→ **WORK REQUIRED**: Among the entries below, take the line with "right ear: (68, 79)" and the line with "nose: (404, 129)", and output them and every line between them exactly, with nothing else.

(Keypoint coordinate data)
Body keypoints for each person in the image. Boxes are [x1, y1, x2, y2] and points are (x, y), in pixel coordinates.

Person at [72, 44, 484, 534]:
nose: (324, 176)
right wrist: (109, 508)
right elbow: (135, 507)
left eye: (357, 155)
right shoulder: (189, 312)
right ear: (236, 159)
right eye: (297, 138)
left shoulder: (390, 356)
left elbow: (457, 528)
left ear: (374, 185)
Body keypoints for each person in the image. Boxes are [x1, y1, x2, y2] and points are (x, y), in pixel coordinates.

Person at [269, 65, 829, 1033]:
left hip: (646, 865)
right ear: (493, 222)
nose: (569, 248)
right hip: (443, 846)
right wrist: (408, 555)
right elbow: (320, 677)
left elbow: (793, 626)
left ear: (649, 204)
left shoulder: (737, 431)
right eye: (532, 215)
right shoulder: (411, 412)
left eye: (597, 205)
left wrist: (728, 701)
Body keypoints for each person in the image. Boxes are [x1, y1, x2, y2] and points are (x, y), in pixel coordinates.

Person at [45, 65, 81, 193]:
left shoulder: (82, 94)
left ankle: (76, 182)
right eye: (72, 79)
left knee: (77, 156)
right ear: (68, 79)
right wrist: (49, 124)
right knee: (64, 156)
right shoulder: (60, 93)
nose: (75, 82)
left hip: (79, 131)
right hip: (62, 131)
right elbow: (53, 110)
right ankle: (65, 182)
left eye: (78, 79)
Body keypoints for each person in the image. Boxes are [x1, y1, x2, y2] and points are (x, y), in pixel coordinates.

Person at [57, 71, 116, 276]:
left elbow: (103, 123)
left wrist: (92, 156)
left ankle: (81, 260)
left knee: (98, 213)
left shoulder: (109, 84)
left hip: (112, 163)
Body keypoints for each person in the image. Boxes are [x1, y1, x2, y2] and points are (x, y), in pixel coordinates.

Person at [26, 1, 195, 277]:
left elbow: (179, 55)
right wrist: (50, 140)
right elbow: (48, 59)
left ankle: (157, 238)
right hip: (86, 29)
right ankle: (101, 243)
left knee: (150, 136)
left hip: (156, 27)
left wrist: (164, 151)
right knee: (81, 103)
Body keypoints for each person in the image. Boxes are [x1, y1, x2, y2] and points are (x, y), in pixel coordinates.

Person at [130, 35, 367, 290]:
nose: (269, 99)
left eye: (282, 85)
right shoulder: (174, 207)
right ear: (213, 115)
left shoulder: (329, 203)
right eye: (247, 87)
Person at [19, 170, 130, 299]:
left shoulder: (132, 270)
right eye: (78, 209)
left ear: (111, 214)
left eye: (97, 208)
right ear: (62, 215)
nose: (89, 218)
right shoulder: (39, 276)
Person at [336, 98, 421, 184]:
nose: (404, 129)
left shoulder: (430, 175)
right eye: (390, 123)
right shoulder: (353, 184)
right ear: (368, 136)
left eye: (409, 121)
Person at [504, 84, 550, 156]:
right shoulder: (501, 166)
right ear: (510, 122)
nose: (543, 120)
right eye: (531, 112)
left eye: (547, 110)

→ **EXERCISE OUTPUT**:
right ear: (68, 79)
right wrist: (49, 124)
right knee: (64, 156)
right shoulder: (60, 93)
nose: (75, 82)
left hip: (79, 131)
right hip: (62, 131)
right elbow: (53, 110)
right ankle: (65, 182)
left eye: (78, 79)
Body keypoints for each person in the image. Boxes are [x1, y1, x2, y2] and points are (x, y), in pixel coordinates.

Person at [57, 71, 116, 276]:
left elbow: (103, 123)
left wrist: (92, 156)
left ankle: (81, 260)
left knee: (98, 213)
left shoulder: (109, 84)
left hip: (112, 163)
Body keypoints for each person in the image. Boxes are [x1, y1, x2, y2] and points are (x, y), in pixel coordinates.

Person at [26, 1, 195, 277]:
left elbow: (179, 55)
right wrist: (50, 140)
right elbow: (48, 59)
left ankle: (157, 238)
right hip: (86, 29)
right ankle: (101, 243)
left knee: (150, 136)
left hip: (156, 27)
left wrist: (164, 151)
right knee: (81, 103)
Body keypoints for each person in the image. Boxes are [x1, y1, x2, y2] and points are (x, y), in pixel coordinates.

Person at [130, 35, 367, 290]:
nose: (269, 99)
left eye: (282, 85)
right shoulder: (174, 207)
right ear: (213, 115)
left shoulder: (329, 203)
right eye: (247, 87)
Person at [19, 170, 130, 299]:
left shoulder: (132, 270)
right eye: (78, 209)
left ear: (111, 214)
left eye: (97, 208)
right ear: (62, 215)
nose: (89, 218)
right shoulder: (39, 276)
Person at [336, 98, 421, 184]:
nose: (404, 129)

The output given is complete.